Editorial consultant Wayne Fidelman, sitting in the back of the room, shouted updated nuggets for announcers to use, such as the ongoing saga of Notre Dame star Luke Harangody's scoring woes.
CBS often is criticized for the timing of its game switches, decisions made by top executives in a room separate from the studio and from Mann's control room.
But sometimes Gumbel and the analysts have no choice but to vamp while waiting for a timeout or a commercial in one set of markets while others prepare to move.
"We just have to wait until they're ready to go,'' Gumbel said. "We have to be able to fill, and hopefully fill time intelligently.''
The crew had time for a five-minute break when all three games were early in the second half, but other than the relative quiet of the 5 to 7 p.m. slot, the days are long.
The longest are the first two, but the studio team will be back at it early Saturday, rehearsing for the second-round marathon.
Gumbel recalled his first tournament in '98, when CBS Sports president Sean McManus saw him on the first day and asked whether he was OK.
"Why?'' he asked.
"You looked like you were leaning,'' McManus said.
As the first three games Thursday produced a one-point decision, one overtime and a double overtime, Davis shouted to the studio crew, "Look at this first window!
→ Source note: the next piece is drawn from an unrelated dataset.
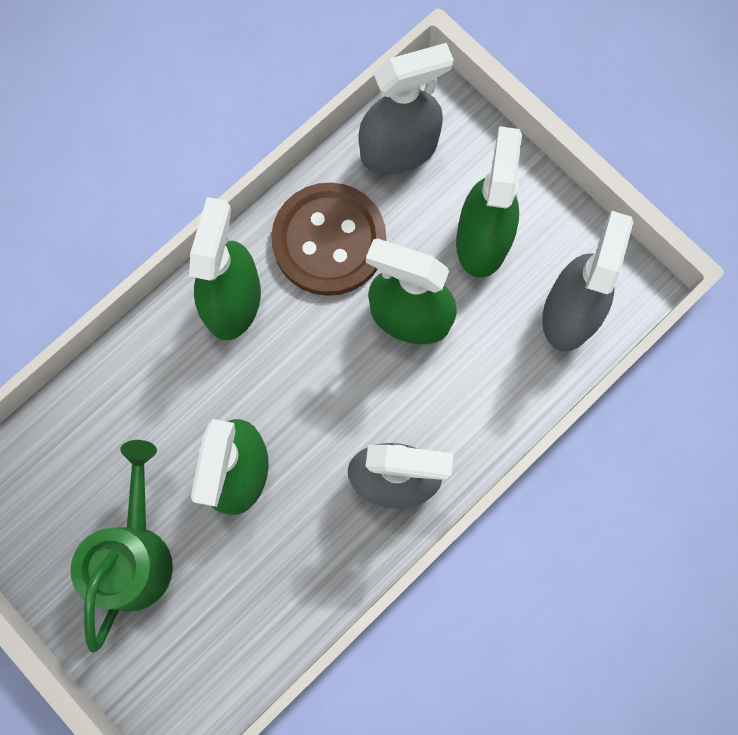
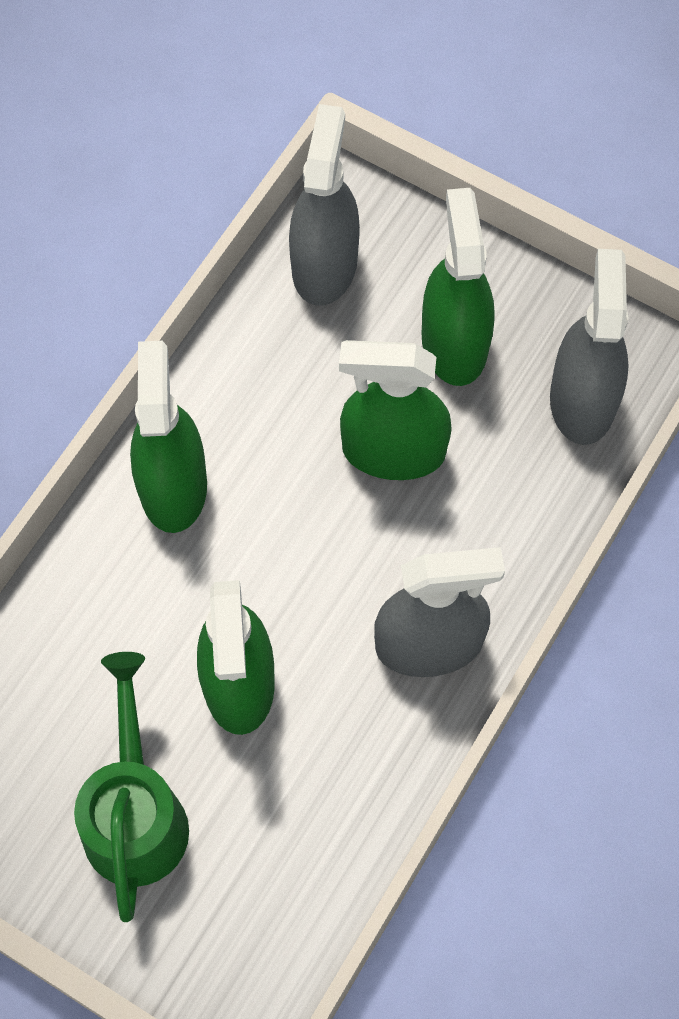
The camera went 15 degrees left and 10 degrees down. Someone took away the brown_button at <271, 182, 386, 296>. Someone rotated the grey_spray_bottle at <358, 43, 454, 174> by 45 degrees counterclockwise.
We're doing all right!''
Only nine more windows to go 'til round two.
Kellogg crackles for CBS
Clark Kellogg begins his second NCAA Tournament as CBS’ lead analyst today in Buffalo, following a rookie year that largely was uneventful, with none of the colorful unpredictability of infamous curmudgeon Billy Packer.
What did Kellogg's boss, CBS Sports president Sean McManus, think of his first NCAAs alongside Jim Nantz? McManus praised the “seamless’’ transition from Packer to Kellogg, including Kellogg’s move from studio to game sites, which is not always easy. He also pronounced Nantz and Kellogg “the best one-two team in college basketball.’’
Still, he said, he misses Packer’s personality and presence.
“It’s like John Madden,’’ he said. “Cris Collinsworth is doing a great job . I think it’s a terrific broadcast. But you don’t replace a John Madden or a Billy Packer no matter who you replace him with.
“But there comes a time in everyone’s life when you have to make a transition, and I think we made the transition at the right time and I think it’s been as seamless and as successful and as smooth as I could have hoped for.’’
Madness reigns in early window
On his way from overseeing CBS' coverage of the NCAA Tournament to overseeing the CBS Evening News, Sean McManus stopped by the network's annual viewing party.
So what did he think of the early fireworks? "I don't ever remember having an overtime, a double overtime and a buzzer- beater in the first two windows,'' he said. The game-switching maneuvers in the first window, he said, got "a little crazy.''
The emotional backdrop of this tournament for CBS is the fact that it could be the network's last, with the NCAA considering opting out of its deal - which has three years and $2.1 billion left on it - and ESPN poised to enter any bidding.
McManus declined to take a position on the notion of a 96-team tournament. But he did note that historically, when sports have expanded postseason fields amid initial criticism, the net effect has been increased interest.